Zu Anfang des Studiums noch selten anzutreffen und schwer vorstellbar, unterwandert diese Wohnform doch mit leiser Stetigkeit und mit der Zeit die Wohnform der Studenten. Neigt sich das Studium dem Ende, so ist es gar nicht mehr so selten zu finden: Das Leben mit dem Partner/der Partnerin.
Wie jede andere Wohnform auch hat diese natürlich ihre Vor- und Nachteile. Doch ist handelt es sich hier ja nicht schlicht und trocken nur um eine „Wohnform“. Viel mehr ist es ja die Weiterentwicklung und Veränderung einer Beziehung. Und was der einen Beziehung gut tut, macht die andere krank. Hier ist also besonders eines gefragt: Fingerspitzengefühl!

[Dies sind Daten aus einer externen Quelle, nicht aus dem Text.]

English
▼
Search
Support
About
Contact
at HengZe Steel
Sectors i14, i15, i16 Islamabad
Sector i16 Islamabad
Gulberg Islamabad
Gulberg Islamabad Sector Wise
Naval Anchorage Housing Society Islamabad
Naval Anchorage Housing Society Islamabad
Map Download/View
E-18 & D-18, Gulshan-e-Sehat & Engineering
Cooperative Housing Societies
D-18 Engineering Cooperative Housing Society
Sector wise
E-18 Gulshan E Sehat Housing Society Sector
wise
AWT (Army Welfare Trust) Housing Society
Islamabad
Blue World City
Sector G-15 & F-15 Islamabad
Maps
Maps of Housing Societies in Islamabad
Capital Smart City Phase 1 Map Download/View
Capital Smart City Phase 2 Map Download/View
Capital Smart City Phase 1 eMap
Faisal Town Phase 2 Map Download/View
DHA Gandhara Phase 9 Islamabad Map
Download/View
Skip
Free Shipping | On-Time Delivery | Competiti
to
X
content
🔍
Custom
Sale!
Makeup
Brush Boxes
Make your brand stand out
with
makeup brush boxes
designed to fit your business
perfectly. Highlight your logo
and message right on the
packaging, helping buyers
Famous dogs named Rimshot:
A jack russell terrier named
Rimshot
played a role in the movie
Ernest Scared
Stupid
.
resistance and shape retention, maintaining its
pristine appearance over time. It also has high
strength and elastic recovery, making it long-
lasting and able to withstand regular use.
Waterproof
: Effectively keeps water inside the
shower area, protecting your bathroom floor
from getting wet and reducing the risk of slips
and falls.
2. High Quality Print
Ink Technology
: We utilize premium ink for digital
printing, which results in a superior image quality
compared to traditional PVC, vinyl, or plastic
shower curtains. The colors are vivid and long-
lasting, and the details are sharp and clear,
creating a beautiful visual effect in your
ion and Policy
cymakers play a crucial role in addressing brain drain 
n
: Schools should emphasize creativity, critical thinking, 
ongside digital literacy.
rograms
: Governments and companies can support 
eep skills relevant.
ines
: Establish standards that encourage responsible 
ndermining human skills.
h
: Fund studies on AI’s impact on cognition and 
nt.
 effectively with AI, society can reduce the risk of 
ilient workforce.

Der schwerwiegendste Grund, mit dem Partner zusammenziehen zu wollen ist simpel: man hat die Möglichkeit, mehr Zeit miteinander zu verbringen und den gemeinsamen Alltag zu leben (und zu proben!). So lernt man sich und den Partner noch einmal ganz anders kennen, da ja jetzt noch so romantische Sachen wie „wer putzt?“ „wer kocht?“ und auch „warum hast du den Müll nicht 'rausgebracht?“ die studentische Beziehung bereichern (hier zahlt sich WG-Erfahrung oder auch jahrelanges Zusammenleben mit Geschwistern auf engstem Raum aus).
Der berühmte gemeinsame Alltag birgt natürlich viele Gefahren, eine ganz reelle ist die, dass der Streitfaktor sehr viel höher ist als wenn man nicht zusammen wohnt. Konflikten kann nicht mehr einfach aus dem Weg gegangen werden, auch wenn es nur um solche unwichtigen Sachen wie das eben erwähnte Putzen geht.
Genauso wie sehr wahrscheinlich auftretende Konflikte bietet das Zusammenleben mit dem Partner aber auch schöne Seiten. Viele überzeugt folgendes Argument: man schlaft jeden Tag zusammen ein und wacht jeden Morgen zusammen auf. Kitschig, ich weiß.